Bukannya saya sedih selalu ditanya seperti itu. Saya hanya tak tahu lagi harus menanggapi apa. Setiap orang punya takdirnya masing-masing, yang mesti kita lakukan ya hanya menjalani hidup dengan sebaik-baiknya. Berusaha, berdoa, dan berserah. Hidup yang diberi Tuhan hari ini, nikmat Tuhan sehari ini lagi, semoga itu bisa mencukupkan rasa syukur kita padaNya tanpa melulu mempertanyakan yang bahkan belum terjadi.
Saya percaya bahwa rancanganNya, takdir yang sudah dituliskanNya untuk saya itu indah. Jauh lebih indah dari yang mampu saya impikan. Jadi kamu kamu kamu dan kamu, tenang saja, tak usah bertanya seperti di atas itu, tolong saja doakan saya untuk selalu bisa bersyukur dan berserah pada Tuhan. Terima kasih untuk itu.

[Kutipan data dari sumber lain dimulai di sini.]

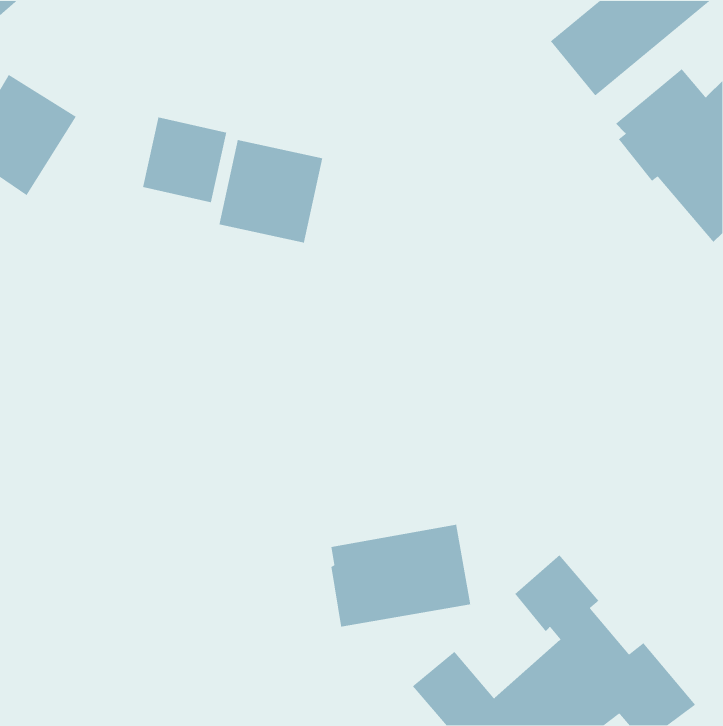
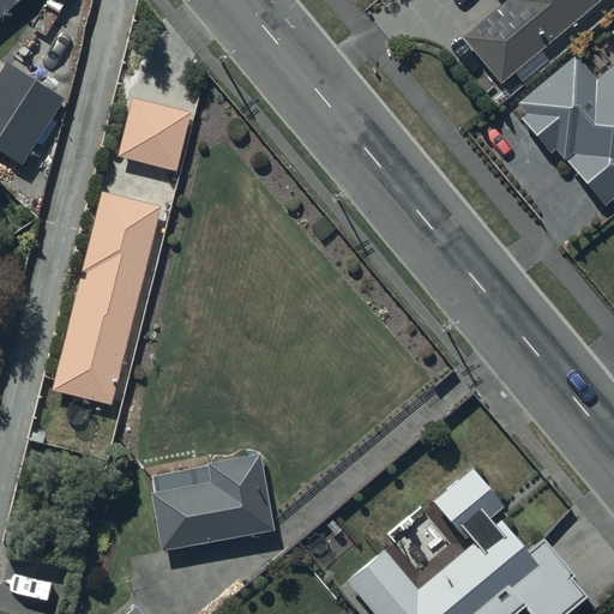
building: [218,139,323,244] -> none
building: none -> [54,193,164,405]
building: [331,524,471,627] -> [154,459,272,547]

Sementara itu, saya akan selalu menengadahkan tangan, memohon padaNya yang maha membolak-balik hati, agar selalu menguatkan hati pangeran saya hingga dia siap nanti. Tolong sampaikan padanya ya Rabb, saya masih menunggunya di sini.
Nah sampai di mana saya sekarang? Sepertinya saya sudah lupa kalau tadi kebelet pipis? Tapi gak sih, masih kebelet pipis. Untunglah tol sedang tak begitu ramai. Fiuhh...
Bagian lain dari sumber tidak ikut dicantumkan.